The observed inverse association of breast cancer-specific mortality risk with increased quantity of ER may be due to the positive association between ER quantity and response to endocrine therapy [24, 28]. Clinical trials have found that higher levels of ER expression in tumors were associated with a lower relative risk of recurrence [29, 30]. Additionally, the inverse association may be related to the biological characteristics of breast cancers. Supporting evidence indicates that increasing recurrence-free survival is associated with higher ER expression even in patients who did not receive any adjuvant treatment [25]. Early studies reported an inverse association between the proliferation rate, determined by the thymidine labeling index, and ER content [31, 32]. A higher thymidine labeling index was associated with unfavorable outcomes such as early relapse and shorter survival time [33].

It is unclear why the inverse associations between two quantitative measures of ER alone and breast cancer-specific mortality were observed in white women but not in black women with ER-positive breast cancer. It is important to note that the number of black women with ER-positive breast cancer is relatively small compared with white women with ER-positive breast cancer in our study sample. Further, if black women were less likely than white women to receive optimal treatment it is possible that we would not observe a decreasing risk of death with the percentage of tumor cell nuclei positively stained for ER or the ER H-score. Prior studies have suggested that black women may receive less optimal treatment than white women [3437]. However, we were unable to assess treatment differences because treatment information was not collected.

Cuzick and colleagues reported that the combined score of ER H-score with PR/HER2/Ki-67 had prognostic value for the distant recurrence in postmenopausal women who were diagnosed with ER-positive breast cancer [11]. Similarly, our data, using an adaptation of Cuzick’s score, showed that the ER/PR/HER2 score had prognostic value for breast cancer-specific mortality for both white women and black women with ER-positive tumors.
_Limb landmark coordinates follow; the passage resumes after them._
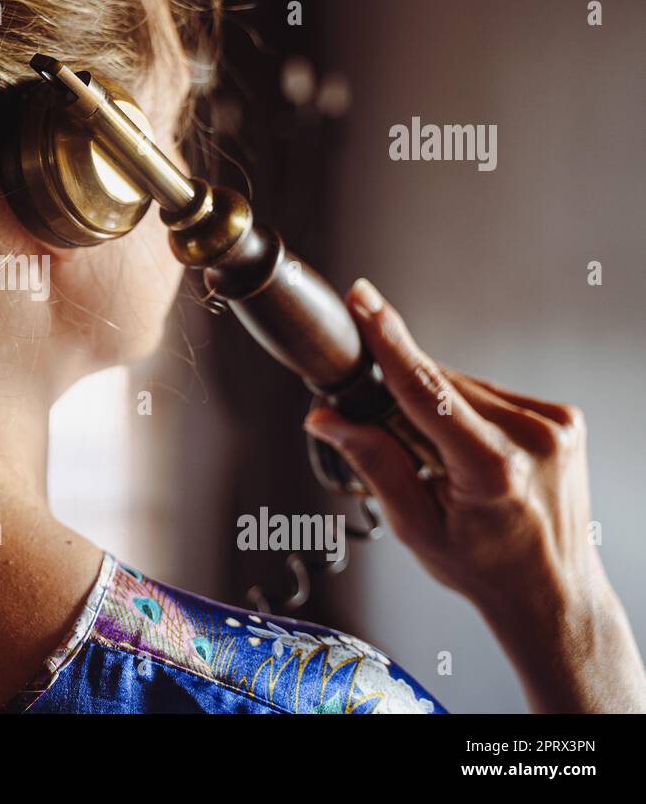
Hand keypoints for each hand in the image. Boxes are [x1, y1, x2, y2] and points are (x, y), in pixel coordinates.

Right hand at [303, 278, 645, 712]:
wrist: (550, 589)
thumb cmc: (485, 567)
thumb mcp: (414, 526)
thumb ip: (373, 463)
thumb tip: (328, 418)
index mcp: (491, 469)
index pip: (425, 388)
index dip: (388, 340)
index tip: (364, 301)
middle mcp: (531, 438)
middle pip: (439, 385)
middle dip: (404, 398)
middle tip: (398, 444)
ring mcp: (554, 424)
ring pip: (464, 386)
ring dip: (437, 407)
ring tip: (443, 461)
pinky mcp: (562, 417)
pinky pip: (491, 394)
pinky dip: (466, 411)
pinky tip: (468, 450)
Our data suggest that the weighted combination of ER/PR/HER2 score provides better prognostic discrimination for breast cancer-specific mortality risk among women with ER-positive tumors than that observed for quantitative measures of ER alone. Although Cuzick and colleagues also found that Ki-67 provided prognostic information in addition to ER/PR/HER2 for the risk of the distance recurrence of breast cancer [11], we unfortunately did not assay Ki-67. Therefore, it would be valuable to assess the prognostic value of Ki-67 for breast cancer-specific mortality risk in the future studies.

Conclusions

Our data indicate that quantitative IHC measures of ER, especially the ER/PR/HER2 score, are more precise predictors for breast cancer-specific mortality risk than a simple determination of ER positivity.